### EXTRACT PROVIDED ###

**Supervised Learning and Unsupervised Learning Table**

![alt text](https://s-media-cache-ak0.pinimg.com/736x/8b/23/3e/8b233e2d7f26b00d0c594894917a127b--supervised-learning-variables.jpg "ml")

`Clustering` -  A typical and well-known type of unsupervised learning. Clustering algorithms try to find natural groupings in data. Similar data points (according to some notion of similarity) are considered in the same group. We call these groups clusters.

**`K-Means clustering`** is a simple and widely-used clustering algorithm, which is used to find groups that have not been explicitly labeled in the data. Given value of  k , it tries to build  k  clusters from samples in the dataset.

The K-Means algorithm iterates between two steps till convergence:
- Data assignment. Each data point is assigned to its closet centroids, with ties broken arbitrarily. This results in a partitioning of the data.
- Relocation of 'means'. Each cluster representative is relocated to the center (mean) of all data points assigned to it. If the data points come with a probability measure (weights), then the relocation is to the expectations (weighted mean) of the data partitions.

### GIVEN RECORDS ###

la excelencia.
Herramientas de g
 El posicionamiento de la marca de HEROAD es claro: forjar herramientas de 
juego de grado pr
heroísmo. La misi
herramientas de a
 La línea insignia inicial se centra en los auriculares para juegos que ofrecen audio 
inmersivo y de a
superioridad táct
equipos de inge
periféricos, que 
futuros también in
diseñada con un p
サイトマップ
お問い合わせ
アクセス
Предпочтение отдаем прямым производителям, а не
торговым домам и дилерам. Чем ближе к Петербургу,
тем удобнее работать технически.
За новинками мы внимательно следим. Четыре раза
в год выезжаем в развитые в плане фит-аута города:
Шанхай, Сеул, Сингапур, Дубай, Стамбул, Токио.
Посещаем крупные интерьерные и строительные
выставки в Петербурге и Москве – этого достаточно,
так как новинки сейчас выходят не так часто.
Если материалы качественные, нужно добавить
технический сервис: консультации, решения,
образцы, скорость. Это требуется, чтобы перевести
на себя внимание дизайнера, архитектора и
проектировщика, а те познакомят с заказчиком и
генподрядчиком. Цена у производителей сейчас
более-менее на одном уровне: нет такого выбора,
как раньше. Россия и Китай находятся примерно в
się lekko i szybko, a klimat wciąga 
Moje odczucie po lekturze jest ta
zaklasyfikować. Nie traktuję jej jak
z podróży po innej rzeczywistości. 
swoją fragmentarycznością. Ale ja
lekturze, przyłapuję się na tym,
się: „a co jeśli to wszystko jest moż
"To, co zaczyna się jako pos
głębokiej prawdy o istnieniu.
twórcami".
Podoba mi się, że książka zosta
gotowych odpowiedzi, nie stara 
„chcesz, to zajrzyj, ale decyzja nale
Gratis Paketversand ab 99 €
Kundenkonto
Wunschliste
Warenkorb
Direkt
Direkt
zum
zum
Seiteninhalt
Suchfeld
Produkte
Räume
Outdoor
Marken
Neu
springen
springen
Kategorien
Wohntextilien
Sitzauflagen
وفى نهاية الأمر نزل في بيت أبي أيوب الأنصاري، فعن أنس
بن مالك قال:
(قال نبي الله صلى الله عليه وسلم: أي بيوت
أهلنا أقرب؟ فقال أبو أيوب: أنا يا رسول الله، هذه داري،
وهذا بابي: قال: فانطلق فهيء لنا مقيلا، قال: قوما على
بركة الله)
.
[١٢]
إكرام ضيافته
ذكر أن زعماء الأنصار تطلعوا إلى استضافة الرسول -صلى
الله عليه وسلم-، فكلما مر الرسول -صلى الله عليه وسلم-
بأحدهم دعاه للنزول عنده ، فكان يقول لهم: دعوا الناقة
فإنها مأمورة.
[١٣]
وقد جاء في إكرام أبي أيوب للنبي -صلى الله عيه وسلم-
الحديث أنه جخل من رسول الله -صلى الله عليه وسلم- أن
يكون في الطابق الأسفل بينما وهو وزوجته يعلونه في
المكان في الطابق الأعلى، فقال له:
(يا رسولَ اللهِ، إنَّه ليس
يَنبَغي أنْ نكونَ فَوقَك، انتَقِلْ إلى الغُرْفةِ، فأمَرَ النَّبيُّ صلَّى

###

## PROBLEMS TO SOLVE:
[A] Using the clustering text, explain in one to three sentences how the data assignment step of K-Means works and what it produces.
[B] Write what comes next in the clustering text, picking up after its final sentence.
The listing has no connection to the clustering text.

## WRITTEN ANSWERS:
[A] Each data point is assigned to its closest centroid, with ties broken arbitrarily. This assignment results in a partitioning of the data.

[B]
The algorithm is sensitive to the order in which data samples are explored, so run it several times to get varied orders, then average the cluster centers from each run and input those centers as ones for one final run analysis.

The algorithm is sensitive to initial condition and the presence of outliers, so pre-processing (removing outliers) and post-processing (eliminating small clusters and merging close clusters into a large cluster) are good ideas.

`Elbow Method` to find the 'k'. Mean distance to the centroid as a function of K is plotted and 'elbow point', where the rate of decrease sharply shifts, can be roughly determine 'k' (distance decreases when k value increases).

Euclidean distance for measuring distance, and other distances are possible such as KL.

In [None]:
import numpy as np
import matplotlib.pyplot as plt

def load_dataset(filename):
    return np.loadtxt(filename)


def euclidean_distance(a,b):
    return np.linalg.norm(a-b)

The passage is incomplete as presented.